I explain this difference just to show the options that are common. The expectation is that it should be possible to at least provide for the former. The only detail I would add is that the inactive and active periods should be tracked per flow, not globally. For example, if the 60 second export period was global, i.e. every 60 seconds all active flows are exported. You can end up with 59 seconds of no data, and a flood of records from across the whole infrastructure simultaneously. This can easily overwhelm some collection systems, especially Linux systems with default networking kernel parameters. Tracking the inactive and active timeouts per flow will better distribute the load for the collecting system and provide more timely and accurate reporting. In 2020 I would say that it is generally accepted that 1-min is a good compromise between data granularity and overall volume of records generated, with short-lived flows being exported quickly due to the inactive timeout.

Now that we have established that records should be sent periodically over the lifetime of a network flow, the next question is which fields, or “information elements” (IEs), should be included. While there are both delta and total IEs for things like bytes and packets. Almost every vendor sends only the delta values, where the delta is the quantity since the previous record for this flow was exported (or since the flow started if sending the initial record).

Sending only delta values is usually not an issue as it is easy enough at query time to do a sum of the deltas, when a total is needed. I have seen a few examples of vendors sending the total values as well, but it isn’t really important. What should be avoided is sending only total values. That makes it very challenging to work with the data later, especially in combination with records form other sources that provide only delta values. There is nothing wrong with including the total values, but I would simply remove them and gain a bit of efficiency.

Regarding the start and end timestamps. I have to admit that the RFCs aren’t really clear here. My feeling is that for active flows flowEndSeconds should be set the time that the last measurement was taken. However I am going to spend some time going through my collection of PCAPs from different vendors and try to determine if there is any consensus best practice. I will get back to you on this.

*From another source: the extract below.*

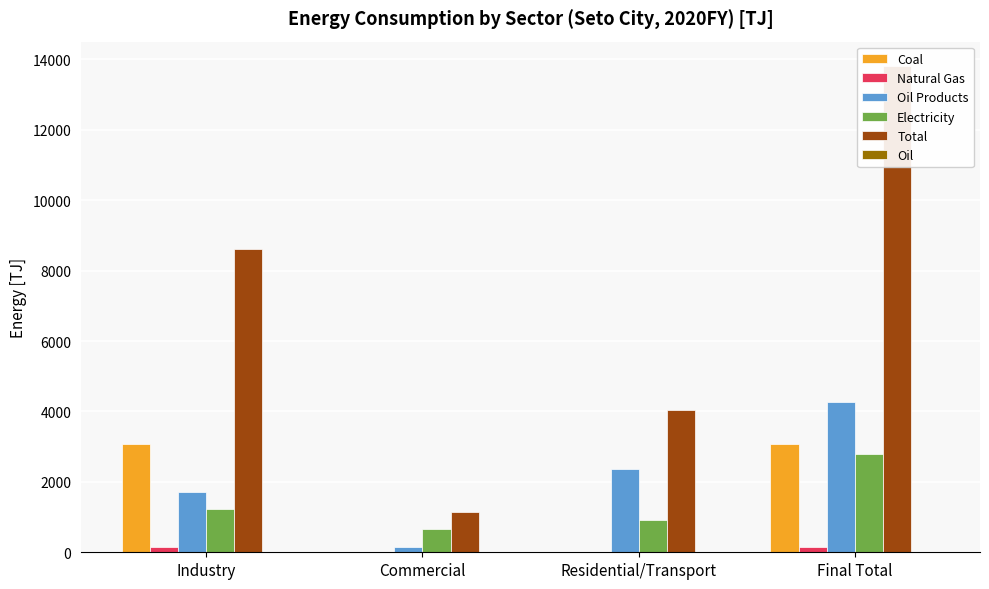

The Total series shows 4041.0 at Residential/Transport. True or false?

True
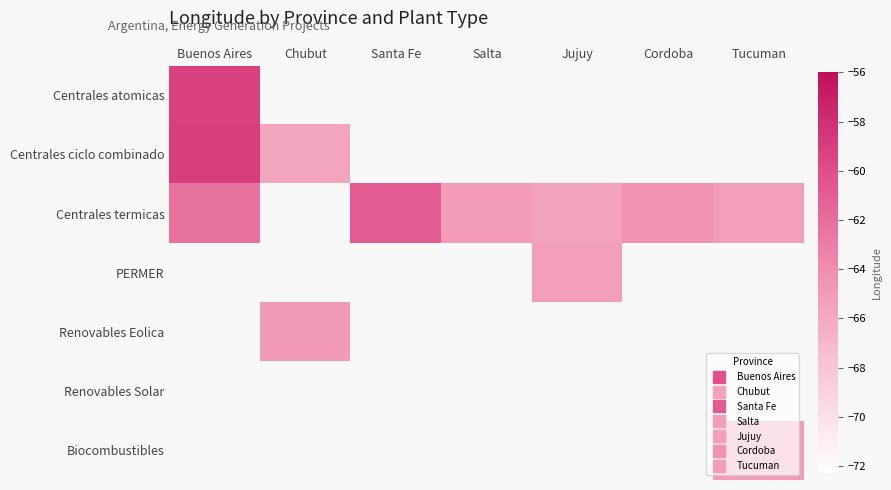

Which category has the lowest value across all series?

Chubut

The last thing I will mention is UDP vs. TCP. I noticed that in the Antrea repo examples that the flowexporter was configured to use TCP. However I set mine up to use UDP. Like many other network-related data sources (SNMP, syslog, etc.) netflow was designed to be sent via UDP. The logic of this is that establishing a TCP session has much more overhead and requires much more network traffic (especially in the reverse direction for ACKs and such) than UDP. During an outage, it is generally undesirable that the overhead of the management traffic attempting to re-establish session is competing with applications to do the same. This is so embedded in the networking mindset that many devices, as well as collectors, do not even support TCP. In fact IPFIX is the only flow standard to even specify optional support for TCP. Since the Antrea exporter supports both, this isn’t an issue. However you should be aware that if people follow the documented example config exactly, some of them might encounter issues because the collector doesn’t support TCP.

Hopefully this was helpful. Let me know if there are any questions that I can help answer.